▶ [Text to read]

####

The second edition of the Football Association (FA) Cup trophy, which cost £25 ($33/€28) to make, was sold today at auction for nearly £760,000 ($977,000/€834,000).
The historic silver trophy formed as a two-handled cup and cover, surmounted by a figure of a footballer with a football at his feet, was awarded to the winning team in the oldest national football competition in the world between 1896 and 1910.
The trophy had been up for sale by West Ham United co-owner David Gold.
Gold had bought the trophy in 2005 at auction for £478,000 while chairman of Birmingham City, claiming at the time he was preserving the piece of history for the country.
The final price at Bonhams was £759,062 (£976,080/€833,014), including the buyer’s premium.
The trophy, which is 50.7 centimetres high with the plinth, bears the winners’ names from 1872 onwards, including Wanderers, winners of five of the first seven finals, including three in a row.
The team based in Upper Norwood in London were then presented with the trophy in perpetuity only to apply the “Corinthian” spirit of the amateur game at the time and return it to The FA – ironically, they never won it again.

####

▶ [Given entries]
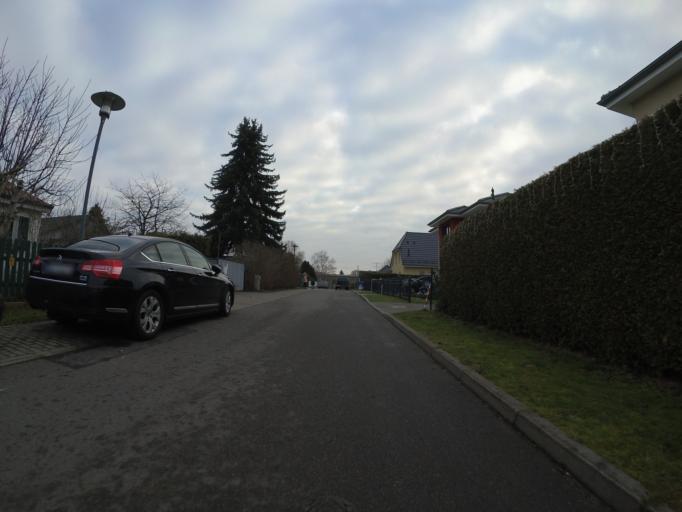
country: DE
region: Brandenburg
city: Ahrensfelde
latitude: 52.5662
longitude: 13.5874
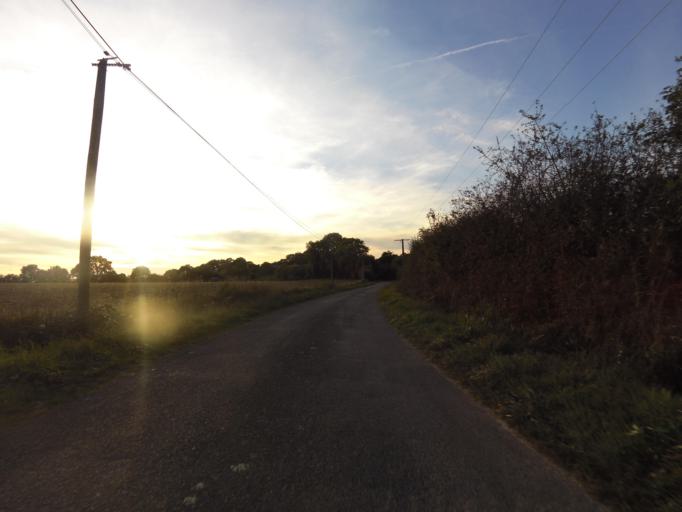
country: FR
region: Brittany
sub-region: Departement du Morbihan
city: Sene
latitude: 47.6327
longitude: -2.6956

####

▶ [What you will do]
List every year mentioned in the article about the FA Cup trophy sale, in the order the years appear.

▶ [Result for this exercise]
1896, 1910, 2005, 1872